How can we tip the balance and be more authentic? Sir John Whitmore talks of “becoming the conductor of your own orchestra.” Each instrument represents a different character trait. As a conductor, you can call on any instrument to play at your will.
(i) take a step back and reflect on what makes up your own orchestra. Think about what triggers certain responses in your character and ask if it serves or disrespects your authentic self, and
(ii) work with your coach to re-tune those traits you’ve identified so they may become more self-serving.
Achieving authenticity requires stamina and determination. However, the consistent, fearless, powerful and authentic state you’ll find yourself in will provide an infinite return on investment.
As many leading voices have stated, “if you do what you’ve always done, you’ll always get what you’ve always got”. In a world where performance is often measured by results and outcomes, to gain extra knowledge or learn a new skill is not enough, it is necessary to DO something different with this knowledge or skill to progress.

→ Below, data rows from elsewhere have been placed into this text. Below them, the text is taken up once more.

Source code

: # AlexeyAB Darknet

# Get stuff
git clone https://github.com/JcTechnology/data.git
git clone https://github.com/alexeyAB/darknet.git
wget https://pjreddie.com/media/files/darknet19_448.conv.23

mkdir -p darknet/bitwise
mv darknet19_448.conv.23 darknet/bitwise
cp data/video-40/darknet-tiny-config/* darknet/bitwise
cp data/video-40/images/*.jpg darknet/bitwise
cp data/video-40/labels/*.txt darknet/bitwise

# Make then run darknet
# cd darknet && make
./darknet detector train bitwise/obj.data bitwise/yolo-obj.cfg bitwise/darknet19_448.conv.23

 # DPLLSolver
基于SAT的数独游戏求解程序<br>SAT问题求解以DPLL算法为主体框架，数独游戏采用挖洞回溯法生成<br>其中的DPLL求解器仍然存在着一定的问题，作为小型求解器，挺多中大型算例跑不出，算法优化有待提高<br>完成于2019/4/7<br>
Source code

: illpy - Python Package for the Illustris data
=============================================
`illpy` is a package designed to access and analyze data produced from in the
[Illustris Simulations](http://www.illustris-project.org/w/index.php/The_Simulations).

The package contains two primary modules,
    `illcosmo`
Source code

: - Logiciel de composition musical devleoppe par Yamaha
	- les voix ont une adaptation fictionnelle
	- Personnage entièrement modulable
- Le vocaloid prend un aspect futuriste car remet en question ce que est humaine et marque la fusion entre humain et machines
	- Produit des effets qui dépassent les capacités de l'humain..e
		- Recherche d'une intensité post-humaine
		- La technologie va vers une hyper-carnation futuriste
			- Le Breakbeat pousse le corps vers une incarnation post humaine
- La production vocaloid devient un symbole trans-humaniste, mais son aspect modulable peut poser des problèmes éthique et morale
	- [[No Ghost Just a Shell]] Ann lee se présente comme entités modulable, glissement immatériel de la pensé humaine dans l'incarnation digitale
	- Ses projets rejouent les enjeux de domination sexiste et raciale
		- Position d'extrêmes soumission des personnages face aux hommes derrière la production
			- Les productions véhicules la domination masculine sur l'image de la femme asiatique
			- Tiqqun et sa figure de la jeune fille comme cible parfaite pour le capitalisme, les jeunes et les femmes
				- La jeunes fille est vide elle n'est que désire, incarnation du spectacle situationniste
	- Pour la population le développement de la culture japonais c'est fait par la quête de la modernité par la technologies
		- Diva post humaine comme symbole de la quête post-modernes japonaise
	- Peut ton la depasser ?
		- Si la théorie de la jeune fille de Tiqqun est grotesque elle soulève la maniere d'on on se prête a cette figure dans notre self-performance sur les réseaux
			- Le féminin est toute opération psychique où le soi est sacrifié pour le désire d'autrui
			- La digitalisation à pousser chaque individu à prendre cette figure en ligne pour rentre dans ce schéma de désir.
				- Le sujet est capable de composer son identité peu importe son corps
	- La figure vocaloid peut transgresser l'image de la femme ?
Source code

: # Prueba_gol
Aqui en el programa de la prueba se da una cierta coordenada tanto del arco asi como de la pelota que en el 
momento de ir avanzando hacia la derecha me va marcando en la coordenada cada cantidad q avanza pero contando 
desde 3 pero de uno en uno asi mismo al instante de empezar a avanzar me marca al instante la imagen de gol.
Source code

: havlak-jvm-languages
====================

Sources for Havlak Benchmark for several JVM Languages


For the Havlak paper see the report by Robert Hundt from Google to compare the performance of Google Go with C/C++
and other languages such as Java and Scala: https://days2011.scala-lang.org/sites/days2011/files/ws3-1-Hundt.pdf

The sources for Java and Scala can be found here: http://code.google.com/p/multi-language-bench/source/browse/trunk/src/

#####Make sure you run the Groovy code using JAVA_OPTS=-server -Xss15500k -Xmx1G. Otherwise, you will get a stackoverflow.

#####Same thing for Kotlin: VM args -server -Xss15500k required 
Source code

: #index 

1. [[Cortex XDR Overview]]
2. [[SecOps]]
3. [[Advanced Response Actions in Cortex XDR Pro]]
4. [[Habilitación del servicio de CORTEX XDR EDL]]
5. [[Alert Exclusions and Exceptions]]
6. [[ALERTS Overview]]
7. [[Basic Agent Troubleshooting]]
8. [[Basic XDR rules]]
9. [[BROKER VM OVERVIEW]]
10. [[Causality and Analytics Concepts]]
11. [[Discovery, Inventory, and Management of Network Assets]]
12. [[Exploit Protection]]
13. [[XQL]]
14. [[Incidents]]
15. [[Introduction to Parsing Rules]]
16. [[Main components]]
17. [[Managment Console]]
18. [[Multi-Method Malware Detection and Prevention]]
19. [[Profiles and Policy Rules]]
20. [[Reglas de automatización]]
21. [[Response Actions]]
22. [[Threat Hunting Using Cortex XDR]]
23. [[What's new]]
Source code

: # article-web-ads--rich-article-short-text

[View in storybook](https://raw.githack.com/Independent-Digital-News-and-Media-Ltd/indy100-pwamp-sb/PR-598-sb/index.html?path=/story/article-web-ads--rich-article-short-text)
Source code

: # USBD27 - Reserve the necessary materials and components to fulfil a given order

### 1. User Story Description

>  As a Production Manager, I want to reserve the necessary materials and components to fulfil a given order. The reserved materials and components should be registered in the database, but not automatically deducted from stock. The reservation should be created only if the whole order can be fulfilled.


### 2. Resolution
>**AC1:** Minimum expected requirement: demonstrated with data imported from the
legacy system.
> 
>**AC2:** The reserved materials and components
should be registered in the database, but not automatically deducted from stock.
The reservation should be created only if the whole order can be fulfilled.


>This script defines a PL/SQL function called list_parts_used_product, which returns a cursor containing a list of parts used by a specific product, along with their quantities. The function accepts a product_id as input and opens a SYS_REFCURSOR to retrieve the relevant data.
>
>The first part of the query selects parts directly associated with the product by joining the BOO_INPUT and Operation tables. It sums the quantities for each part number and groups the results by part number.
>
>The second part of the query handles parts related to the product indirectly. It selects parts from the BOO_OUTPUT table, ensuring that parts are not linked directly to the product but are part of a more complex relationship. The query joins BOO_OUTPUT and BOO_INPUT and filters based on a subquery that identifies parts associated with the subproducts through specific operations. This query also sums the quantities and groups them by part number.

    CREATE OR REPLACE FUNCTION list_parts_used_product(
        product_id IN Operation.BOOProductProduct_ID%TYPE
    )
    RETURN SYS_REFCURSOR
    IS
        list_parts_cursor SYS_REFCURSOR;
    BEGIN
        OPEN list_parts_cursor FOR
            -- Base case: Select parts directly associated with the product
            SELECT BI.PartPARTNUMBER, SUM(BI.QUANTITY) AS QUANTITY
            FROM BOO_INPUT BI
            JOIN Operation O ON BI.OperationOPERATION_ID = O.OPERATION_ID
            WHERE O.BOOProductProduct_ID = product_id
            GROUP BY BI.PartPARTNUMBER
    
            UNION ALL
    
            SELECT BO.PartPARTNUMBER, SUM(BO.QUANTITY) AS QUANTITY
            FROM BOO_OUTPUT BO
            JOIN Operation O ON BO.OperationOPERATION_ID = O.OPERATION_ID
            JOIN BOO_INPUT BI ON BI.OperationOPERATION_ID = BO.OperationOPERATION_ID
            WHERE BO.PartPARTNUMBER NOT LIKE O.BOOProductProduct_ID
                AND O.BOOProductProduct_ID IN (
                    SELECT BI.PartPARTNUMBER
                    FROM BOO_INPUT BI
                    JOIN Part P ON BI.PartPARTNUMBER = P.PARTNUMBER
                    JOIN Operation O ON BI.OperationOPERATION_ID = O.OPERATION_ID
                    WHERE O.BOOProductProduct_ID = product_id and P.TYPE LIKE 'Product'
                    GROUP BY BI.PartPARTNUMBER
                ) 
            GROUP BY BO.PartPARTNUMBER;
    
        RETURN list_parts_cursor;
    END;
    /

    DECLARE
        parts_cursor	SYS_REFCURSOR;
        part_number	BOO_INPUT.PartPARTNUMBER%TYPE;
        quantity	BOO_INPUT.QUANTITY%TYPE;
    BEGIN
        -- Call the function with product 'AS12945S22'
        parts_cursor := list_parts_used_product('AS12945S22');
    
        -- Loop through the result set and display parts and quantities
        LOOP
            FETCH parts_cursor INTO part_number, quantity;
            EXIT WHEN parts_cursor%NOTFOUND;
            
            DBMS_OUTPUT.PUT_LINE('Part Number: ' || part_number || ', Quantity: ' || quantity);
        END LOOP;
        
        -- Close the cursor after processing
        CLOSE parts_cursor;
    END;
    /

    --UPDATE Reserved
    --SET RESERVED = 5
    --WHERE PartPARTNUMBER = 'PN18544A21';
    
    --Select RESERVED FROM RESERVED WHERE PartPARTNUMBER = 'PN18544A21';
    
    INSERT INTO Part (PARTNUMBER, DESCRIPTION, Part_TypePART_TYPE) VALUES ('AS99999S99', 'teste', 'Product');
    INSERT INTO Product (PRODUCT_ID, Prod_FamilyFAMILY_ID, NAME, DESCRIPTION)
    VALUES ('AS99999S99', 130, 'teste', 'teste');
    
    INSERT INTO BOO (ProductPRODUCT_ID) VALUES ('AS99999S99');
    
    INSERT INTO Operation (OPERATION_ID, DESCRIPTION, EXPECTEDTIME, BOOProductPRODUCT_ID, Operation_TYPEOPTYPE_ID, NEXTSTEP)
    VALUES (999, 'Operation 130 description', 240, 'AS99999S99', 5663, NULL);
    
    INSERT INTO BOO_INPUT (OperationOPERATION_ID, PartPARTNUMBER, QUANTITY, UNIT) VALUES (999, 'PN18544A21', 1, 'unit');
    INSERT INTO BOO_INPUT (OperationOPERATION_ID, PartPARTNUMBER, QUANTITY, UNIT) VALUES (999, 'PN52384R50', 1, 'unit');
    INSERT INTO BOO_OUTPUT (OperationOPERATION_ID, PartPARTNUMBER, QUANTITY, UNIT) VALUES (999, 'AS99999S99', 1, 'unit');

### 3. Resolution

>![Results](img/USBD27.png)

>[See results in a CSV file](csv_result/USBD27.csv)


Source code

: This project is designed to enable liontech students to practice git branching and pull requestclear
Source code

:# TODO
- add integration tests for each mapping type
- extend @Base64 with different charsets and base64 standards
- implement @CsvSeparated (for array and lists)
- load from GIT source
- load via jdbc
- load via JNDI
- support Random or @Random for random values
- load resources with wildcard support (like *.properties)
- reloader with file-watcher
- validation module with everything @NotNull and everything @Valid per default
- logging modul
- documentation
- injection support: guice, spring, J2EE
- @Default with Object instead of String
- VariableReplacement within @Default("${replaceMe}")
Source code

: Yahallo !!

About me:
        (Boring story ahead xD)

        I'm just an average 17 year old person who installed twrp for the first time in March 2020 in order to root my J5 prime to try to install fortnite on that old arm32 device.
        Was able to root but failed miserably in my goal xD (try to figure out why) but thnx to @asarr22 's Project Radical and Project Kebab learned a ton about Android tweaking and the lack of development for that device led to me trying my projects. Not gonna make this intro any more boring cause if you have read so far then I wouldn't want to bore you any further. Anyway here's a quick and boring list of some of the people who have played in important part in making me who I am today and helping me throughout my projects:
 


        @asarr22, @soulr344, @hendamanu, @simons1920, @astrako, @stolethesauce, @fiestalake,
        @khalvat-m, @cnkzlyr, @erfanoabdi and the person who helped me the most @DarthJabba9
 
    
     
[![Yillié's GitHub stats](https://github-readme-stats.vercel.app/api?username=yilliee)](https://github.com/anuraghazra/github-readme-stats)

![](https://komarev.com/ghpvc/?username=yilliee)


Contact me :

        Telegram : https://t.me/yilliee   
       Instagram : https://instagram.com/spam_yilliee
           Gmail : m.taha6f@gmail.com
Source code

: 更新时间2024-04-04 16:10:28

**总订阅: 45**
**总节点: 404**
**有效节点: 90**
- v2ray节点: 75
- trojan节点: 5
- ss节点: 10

To do and achieve something different, it is important to take time to reflect on:
(i) what you want to achieve;
(ii) what is preventing you from achieving it; and
(iii) deducing what you need to do differently to effect change.
‘Thinking’ is a critical but often overlooked first step in proactively enhancing performance.
It must be remembered that our actions are influenced by our life experiences, established mindset and attitudes. To improve performance and utilise knowledge or a new skill, we must also reassess and critique each of these elements so that we can change our actions in an effective and long term way.